When we try to make sense of the world, narrative is everything. And when we tell the story of theology in late modernity, we underestimate at our peril how important the stories are that surround the practice. Is Theologia the beleaguered and aging protagonist, striving valiantly but perhaps in futility to keep up with Science and Social Theory, her younger and more fit successors and rivals? Is Theology the old dog who reluctantly learns new tricks, only to find that who she was in days past was inferior to what she could have been? Or is Theology the mother that the younger sciences disown, only to discover that they find their own true future selves only by returning home to learn the wisdom of days gone by? John Milbank’s 2013 book Beyond Secular Order sets out to tell the story of philosophy medieval and modern, and Christian Humanist Profiles is thrilled to have him on the show today.
Thank you for this interview on CH Profiles. This was my first substantial introduction to John Milbank, and I loved it. My favorite part was the discussion on causality and grace versus free will (32:00 to 36:00). Quotes that really grabbed my attention include:
“Often it seems to me these debates arise because people won’t accept that God’s causality and other causalities are on completely different levels. So to affirm God’s causality is not to deny secondary causality . . ”
“God is qualifying our freedom even when he is fully determining things.”
“They [God’s causality and human causality] are not in competition and they are not collaborating.”
“God completely determines our freedom, and yet it remains free.
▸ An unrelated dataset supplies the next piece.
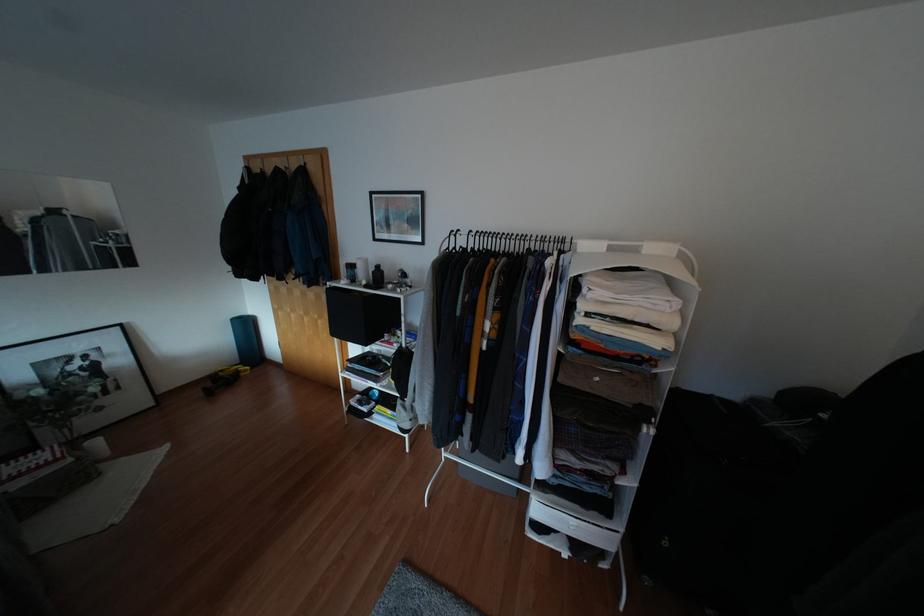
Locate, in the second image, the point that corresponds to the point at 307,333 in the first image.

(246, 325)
This is a mystery. We cannot understand it.”
I love how he let’s scripture say what it has to say and simply tells us to live with the tensions that exists in our own minds. Predestination and election are pervasive throughout the scriptures, and so are commands to repent and believe and obey. Why try to make election subject to some human contingency (e.g., God looked into the future and saw that we would choose him so then he elected us)? And why try to make “all men” mean only the invisible elect in 1 Timothy 2:4? It really resonates with me how Dr. Milbank simply embraces both God’s causality and human causality and lives with the mystery.
I also found it funny to hear Nathan’s surprised pause when Dr. Milbank said “Erasmus is a little bit semi-Pelagian.” (35:05) Maybe Nathan is better described as an Arminian and not a semi-Pelagian.
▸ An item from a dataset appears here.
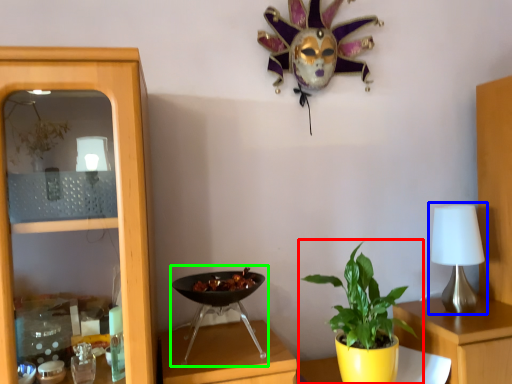
Question: Considering the real-world distances, which object is closest to houseplant (highlighted by a red box)? table lamp (highlighted by a blue box) or wok (highlighted by a green box).

Choices:
 (A) table lamp
 (B) wok

Answer: (B)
Thanks, Nathan, for this interview. CH Profiles is really, really good stuff.
ChenBuLei Thank you for your response. I’m glad you’re enjoying the show, and I can say with some confidence that there will be more to enjoy in the weeks to come.
The chapter on divine and human causation in Beyond Secular Order was indeed a good one, and I get the sense that Milbank is harking back to something like Boethius’s notion of an act as both known eternally and contingent on the created agent in the moment. I agree that living with the contradiction is ultimately more satisfying, intellectually, than attempting to balance the equation by diminishing either reality.
And this is where I think C.S. Lewis commits one of his great crimes: by dismissing the contradiction with his strange illustration of the boat floating down the river, he short-circuits one of the grand paradoxes, God’s knowledge and humanity’s responsibility, that makes medieval theology so powerful as an intellectual tradition. With that contradiction in place, we can move to the appreciation of the mystery to which you point. Without it, there’s no mystery in the first place.
With regards to the surprised pause, I don’t remember that, but by the end of that interview, as I’m sure you heard, I was trying so hard to get in some follow-up questions that I had largely forgotten much of what came early in the recording.